– Ты не можешь знать наверняка!
Уайетт достал из рюкзака книгу: публикацию профессора Перси Ньюберри от 1895 года с описанием гробницы – и нашел нужную страницу: «В каирском музее хранится каменный блок, который Фрейзер отнес к этой гробнице». Перегнувшись через плечо Уайетта, я слушала, как он переводит столбик иероглифов.
– «Ankhet, его возлюбленная… которая заслуживает его похвалы… ежедневно», – читает Уайетт.
Вглядевшись в иероглифы, я взяла у Уайетта маркер и, не снимая колпачка, стала чертить им на пыльном полу гробницы.
– Ты утверждаешь, это означает «куртизанка», – сказала я, перерисовывая иероглифы, обозначающие слово Ankhet: ankh, n – вода, kh – плацента, t – хлеб.
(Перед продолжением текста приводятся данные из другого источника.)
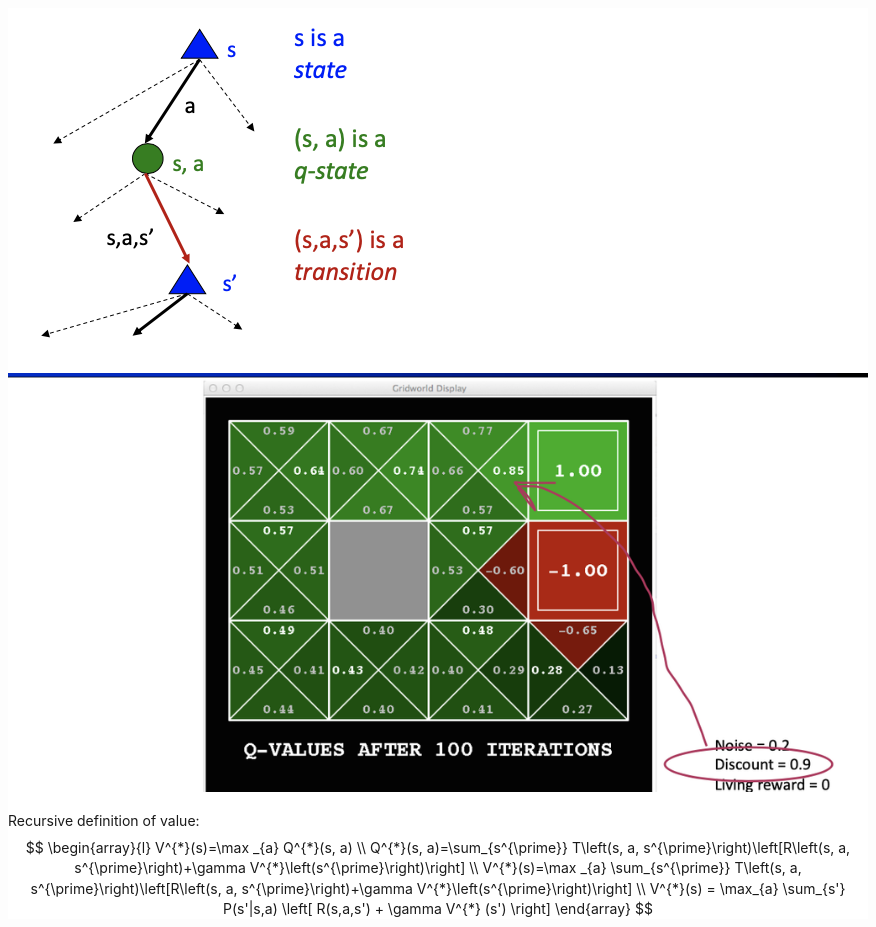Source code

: ![](./img/10-13-15-23-05.png)

![](./img/10-13-15-25-16.png)

Recursive definition of value:
$$
\begin{array}{l}
V^{*}(s)=\max _{a} Q^{*}(s, a) \\
Q^{*}(s, a)=\sum_{s^{\prime}} T\left(s, a, s^{\prime}\right)\left[R\left(s, a, s^{\prime}\right)+\gamma V^{*}\left(s^{\prime}\right)\right] \\
V^{*}(s)=\max _{a} \sum_{s^{\prime}} T\left(s, a, s^{\prime}\right)\left[R\left(s, a, s^{\prime}\right)+\gamma V^{*}\left(s^{\prime}\right)\right] \\
V^{*}(s) = \max_{a} \sum_{s'} P(s'|s,a) \left[ R(s,a,s') + \gamma V^{*} (s') \right]
\end{array}
$$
– Но мы абсолютно точно знаем, что иероглифы не всегда предельно понятны. – Я раскинула руки, как чаши весов. – Например, aleph – коршун? Или tiw – ястреб? – Я снова склонилась над покрытым пылью полом. – Итак, допустим, что Ньюберри сделал крошечную ошибку, транскрибируя этот знак в тысяча восемьсот девяносто пятом году.
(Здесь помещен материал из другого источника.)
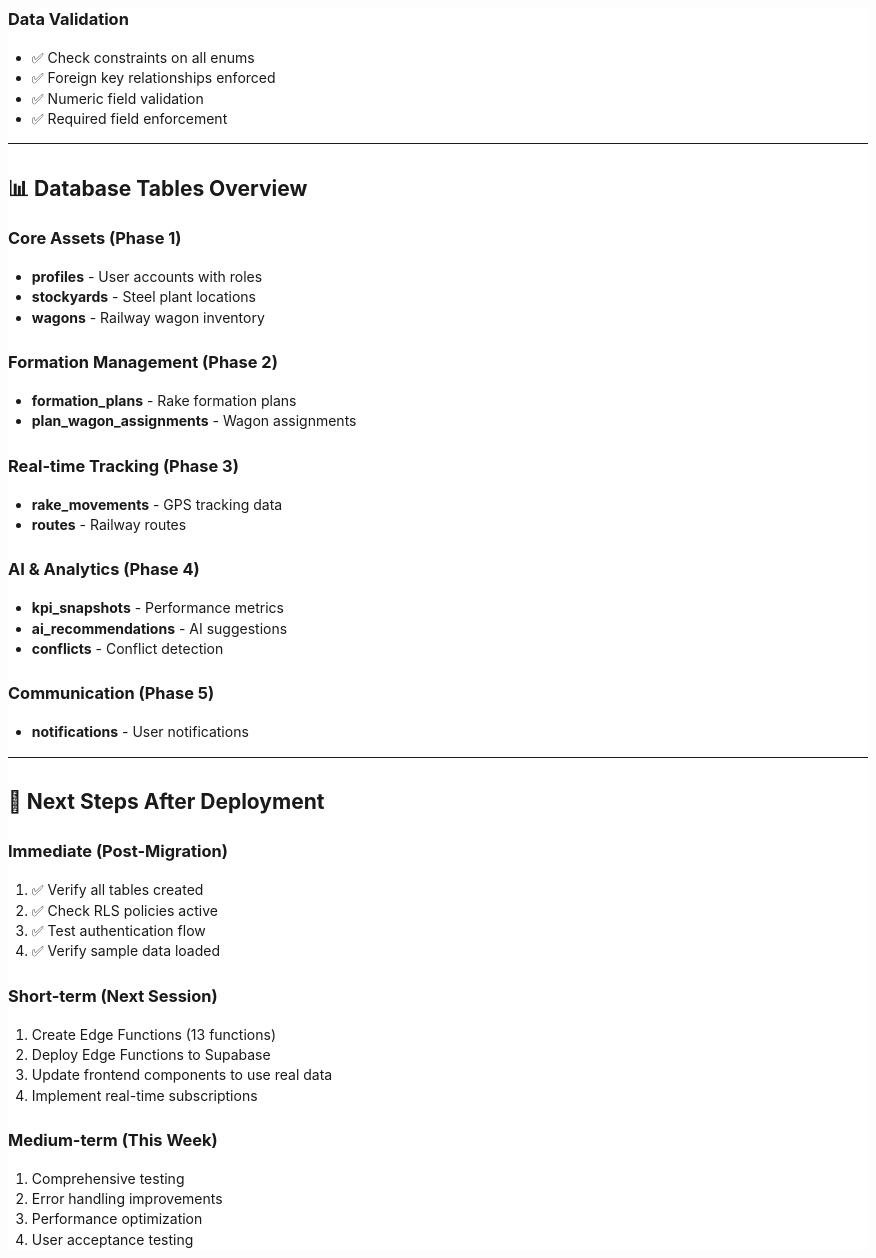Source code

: ### Data Validation
- ✅ Check constraints on all enums
- ✅ Foreign key relationships enforced
- ✅ Numeric field validation
- ✅ Required field enforcement

---

## 📊 Database Tables Overview

### Core Assets (Phase 1)
- **profiles** - User accounts with roles
- **stockyards** - Steel plant locations
- **wagons** - Railway wagon inventory

### Formation Management (Phase 2)
- **formation_plans** - Rake formation plans
- **plan_wagon_assignments** - Wagon assignments

### Real-time Tracking (Phase 3)
- **rake_movements** - GPS tracking data
- **routes** - Railway routes

### AI & Analytics (Phase 4)
- **kpi_snapshots** - Performance metrics
- **ai_recommendations** - AI suggestions
- **conflicts** - Conflict detection

### Communication (Phase 5)
- **notifications** - User notifications

---

## 🚀 Next Steps After Deployment

### Immediate (Post-Migration)
1. ✅ Verify all tables created
2. ✅ Check RLS policies active
3. ✅ Test authentication flow
4. ✅ Verify sample data loaded

### Short-term (Next Session)
1. Create Edge Functions (13 functions)
2. Deploy Edge Functions to Supabase
3. Update frontend components to use real data
4. Implement real-time subscriptions

### Medium-term (This Week)
1. Comprehensive testing
2. Error handling improvements
3. Performance optimization
4. User acceptance testing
Я стерла третий знак на рисунке и заменила третье h очень похожим знаком niwt, обозначающим город.
– Если ты сделаешь одно маленькое художественное исправление, значение слова полностью изменится. Теперь у нас получилось слово «горожанка». Замужняя женщина, занимающая пост в городском совете. Что по смыслу прямо противоположно слову «наложница».
Явно озадаченный, Уайетт поднял на меня глаза, а затем от души расхохотался:
– Хорошая работа, Олив. Жаль, что в наши дни статус женщины нельзя повысить, исправив грамматическую ошибку.
Где-то вдали из динамиков доносились приглушенные призывы на намаз, конкурирующие за первенство с колоколами коптской церкви. Уайетт вскочил на ноги и протянул мне руку, чтобы помочь подняться:
– Пошли. А иначе упустим лучшие предложения для гурманов.
Когда мы вышли из гробницы, ослепительный свет и жара облепили нас, будто вторая кожа. Я повязала голову шарфом, и мы отправились через некрополь в сторону шатра кафира. Хасиб приготовил нам с собой походный ланч: хлеб, перец и томаты. Дамфрис с некоторыми аспирантами уже был там.
– А я было решил, что мы вас навсегда потеряли, – сказал Дамфрис, когда я села на землю по-турецки.
Взяв питу, я принялась намазывать на нее плавленый сыр «Веселая буренка», Дамфрис протянул мне свою личную заначку азиатской приправы «Пять специй». С первым куском в рот, как всегда, набился песок.
Я смотрела, как Уайетт размазывает по пите арахисовое масло.
– Профессор Дамфрис, – начала я, – а как называется группа лемуров?
– А почему ты об этом… Впрочем, какая разница! – ответил он. – Она называется «заговор лемуров».
Уайетт посмотрел на меня с довольной ухмылкой.
На обратном пути к Диг-Хаусу есть кафе «Рамсес» – открытый павильон, похожий на оазис в пустыне, с раскладными столами под залатанной соломенной крышей. Там есть кошка, мяукающая на повороте дороги перед кафе, реклама египетского пива в выцветших рамах на ржавой металлической стене, но ни одного посетителя. Уайетт предлагает сделать остановку на ланч и громко хохочет, увидев мое лицо.
– Тут отлично, – уговаривает он. – Я ел здесь много раз, возвращаясь из Эль-Миньи, и, как видишь, до сих пор жив.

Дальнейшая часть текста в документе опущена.